---------- DATA LINES

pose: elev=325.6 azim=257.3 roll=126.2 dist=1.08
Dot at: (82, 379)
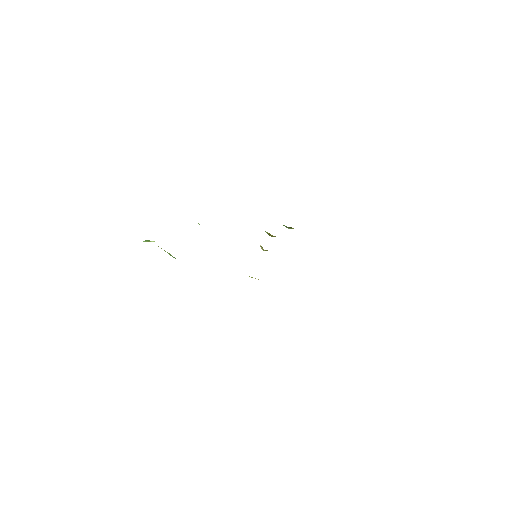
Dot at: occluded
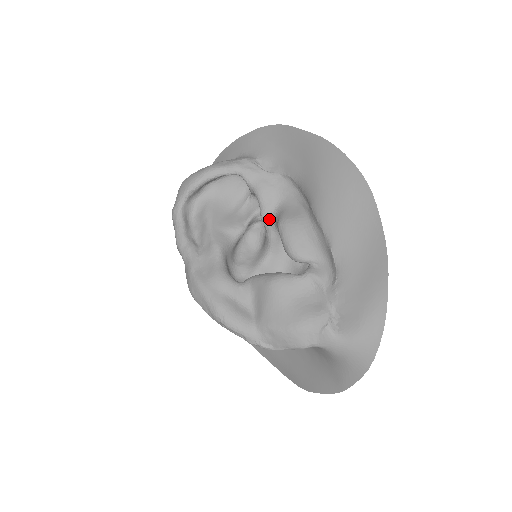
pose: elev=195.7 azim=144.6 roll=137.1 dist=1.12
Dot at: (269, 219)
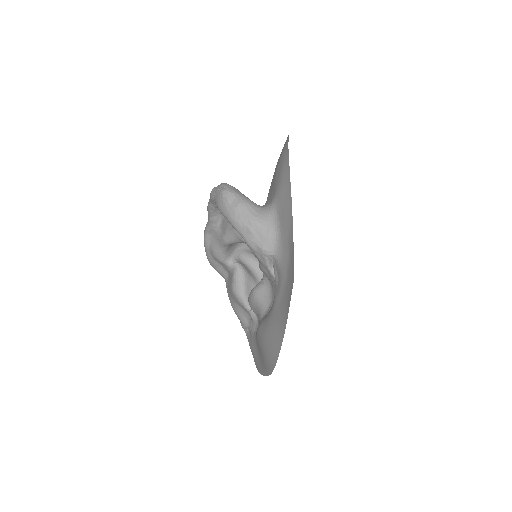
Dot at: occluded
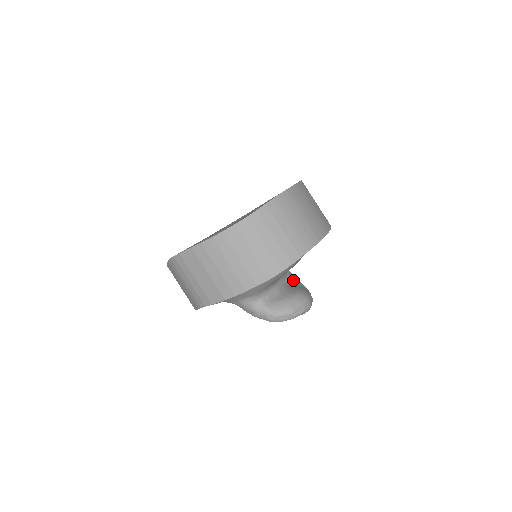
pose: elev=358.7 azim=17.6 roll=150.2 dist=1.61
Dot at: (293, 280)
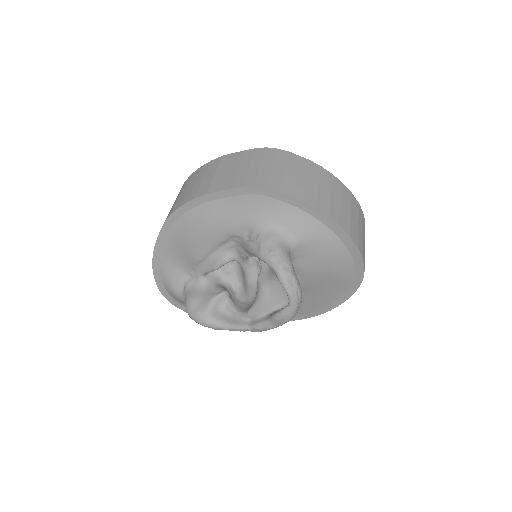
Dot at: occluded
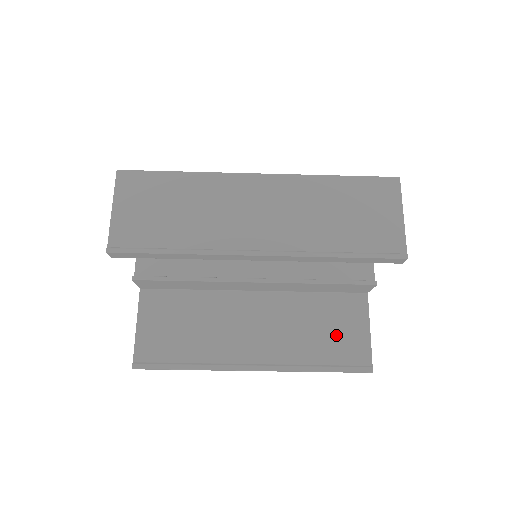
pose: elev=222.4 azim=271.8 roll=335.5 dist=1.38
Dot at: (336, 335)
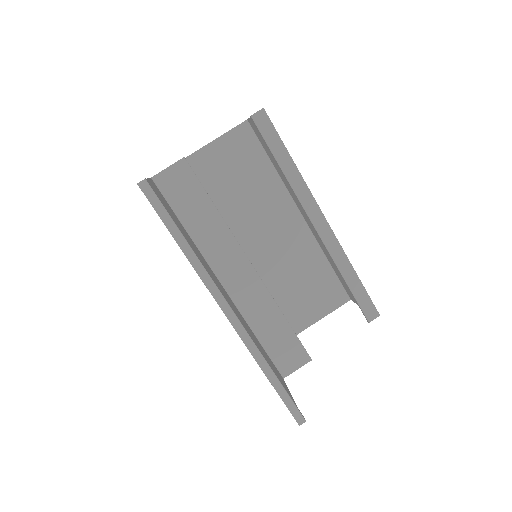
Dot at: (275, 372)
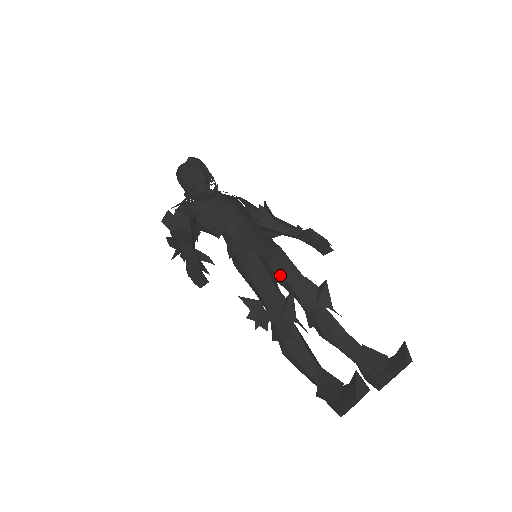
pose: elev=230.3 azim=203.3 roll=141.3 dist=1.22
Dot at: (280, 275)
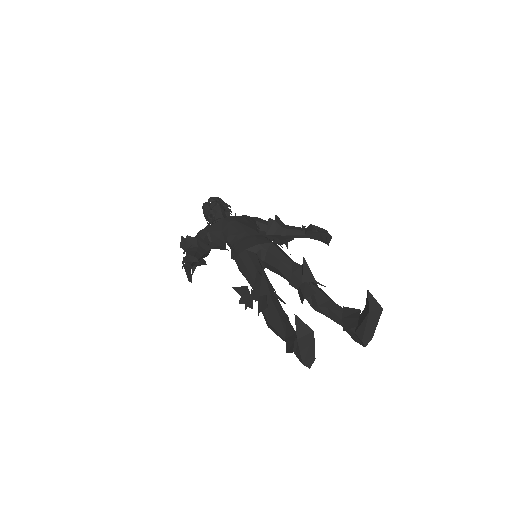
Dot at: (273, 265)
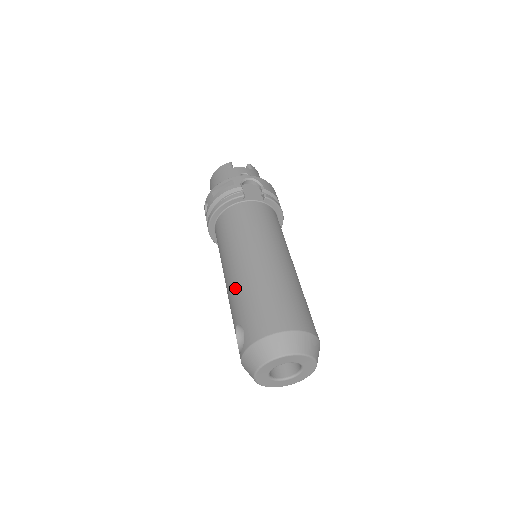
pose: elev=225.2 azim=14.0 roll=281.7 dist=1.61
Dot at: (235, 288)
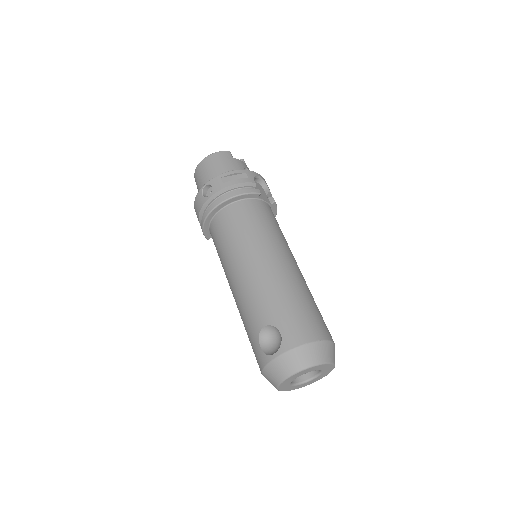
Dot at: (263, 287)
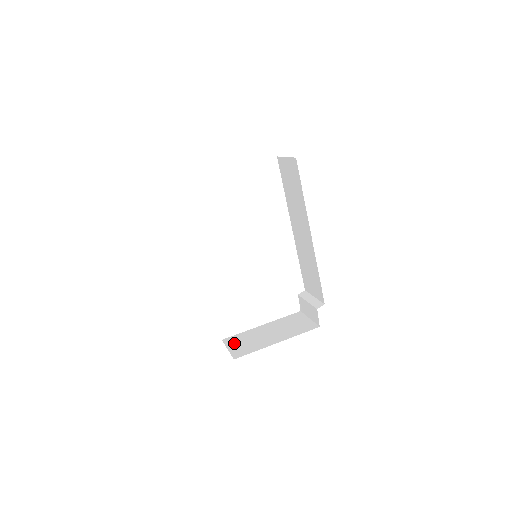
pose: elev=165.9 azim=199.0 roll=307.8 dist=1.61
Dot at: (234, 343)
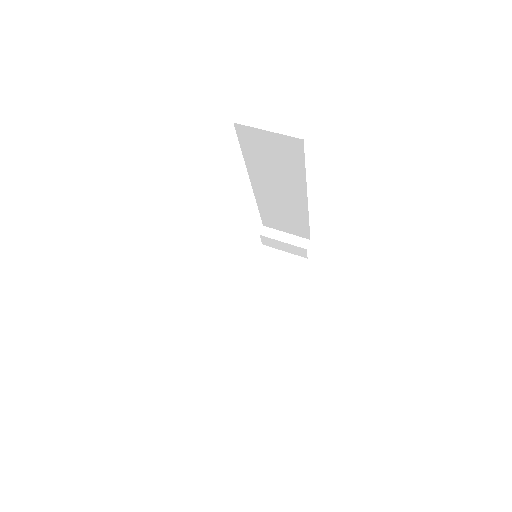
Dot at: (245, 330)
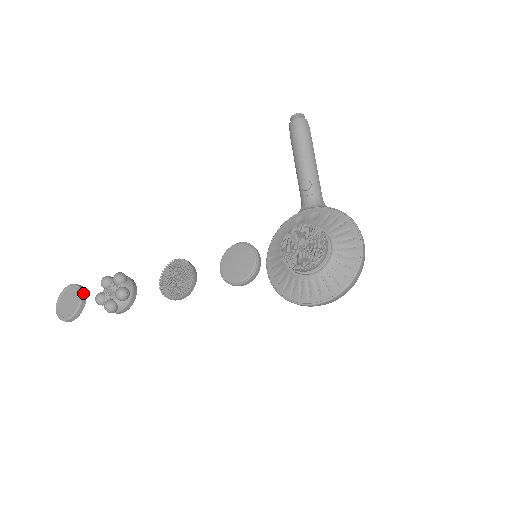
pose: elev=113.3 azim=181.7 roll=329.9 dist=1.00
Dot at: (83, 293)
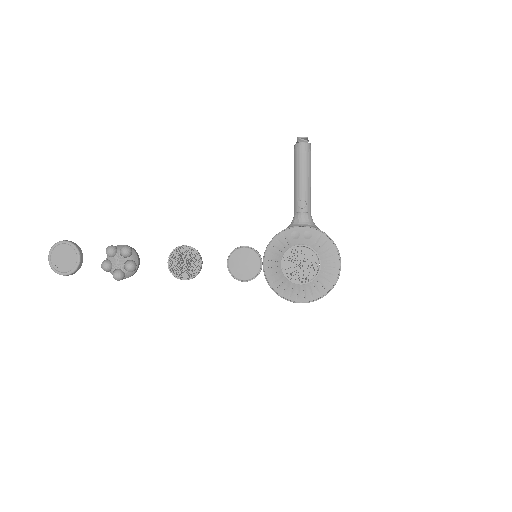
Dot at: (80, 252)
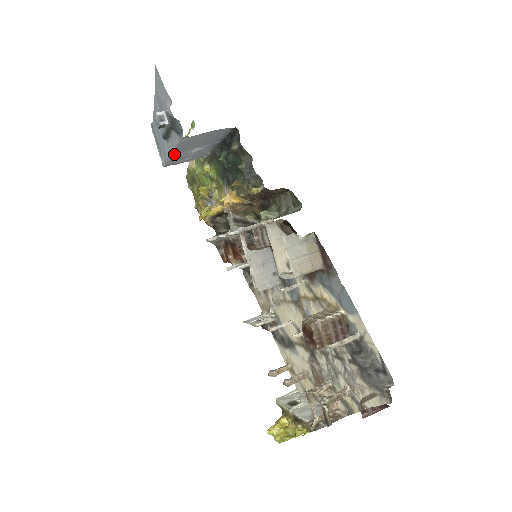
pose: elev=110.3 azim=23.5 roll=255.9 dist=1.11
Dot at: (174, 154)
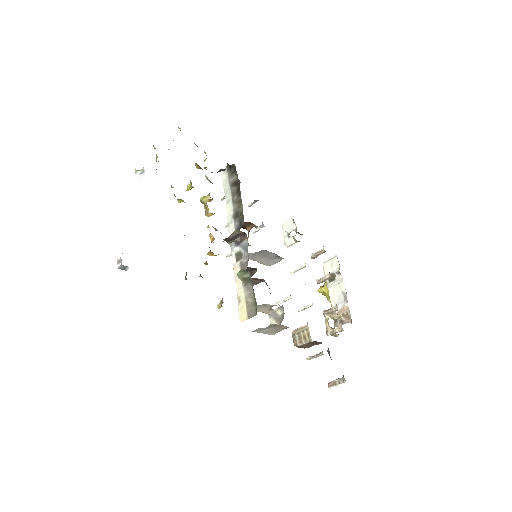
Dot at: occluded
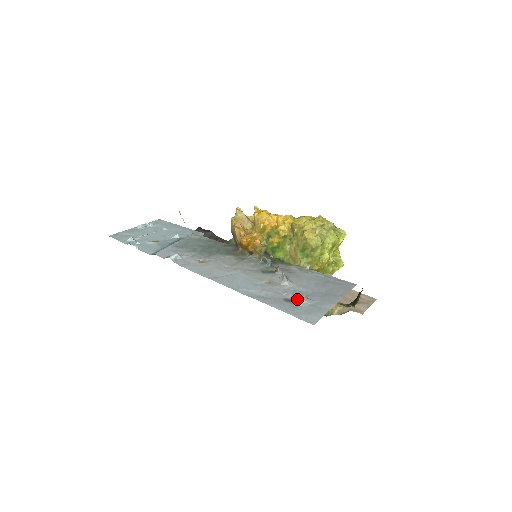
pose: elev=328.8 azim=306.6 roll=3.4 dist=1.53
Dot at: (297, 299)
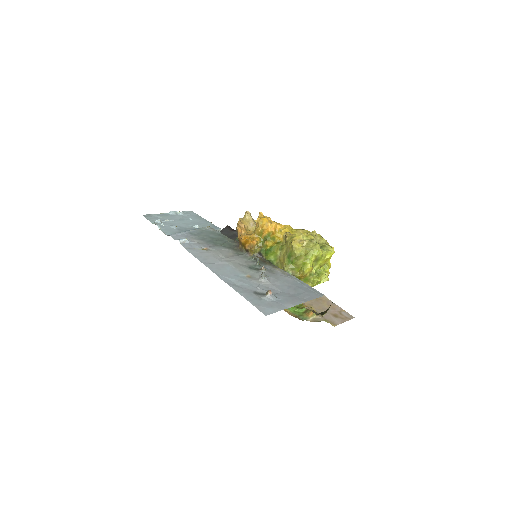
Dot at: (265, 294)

--------------------

SET PROBLEM => Reproduce every item above line for line without the pictures.

OUTPUT BELOW =>
pose: elev=325.6 azim=257.3 roll=126.2 dist=1.08
Dot at: (82, 379)
Dot at: occluded
pose: elev=195.7 azim=144.6 roll=137.1 dist=1.12
Dot at: (269, 219)
Dot at: occluded
pose: elev=358.7 azim=17.6 roll=150.2 dist=1.61
Dot at: (293, 280)
Dot at: occluded
pose: elev=222.4 azim=271.8 roll=335.5 dist=1.38
Dot at: (336, 335)
Dot at: (275, 372)
pose: elev=230.3 azim=203.3 roll=141.3 dist=1.22
Dot at: (280, 275)
Dot at: (273, 265)
pose: elev=225.2 azim=14.0 roll=281.7 dist=1.61
Dot at: (235, 288)
Dot at: (263, 287)
pose: elev=165.9 azim=199.0 roll=307.8 dist=1.61
Dot at: (234, 343)
Dot at: (245, 330)
pose: elev=113.3 azim=181.7 roll=329.9 dist=1.00
Dot at: (83, 293)
Dot at: (80, 252)
pose: elev=110.3 azim=23.5 roll=255.9 dist=1.11
Dot at: (174, 154)
Dot at: occluded
pose: elev=328.8 azim=306.6 roll=3.4 dist=1.53
Dot at: (297, 299)
Dot at: (265, 294)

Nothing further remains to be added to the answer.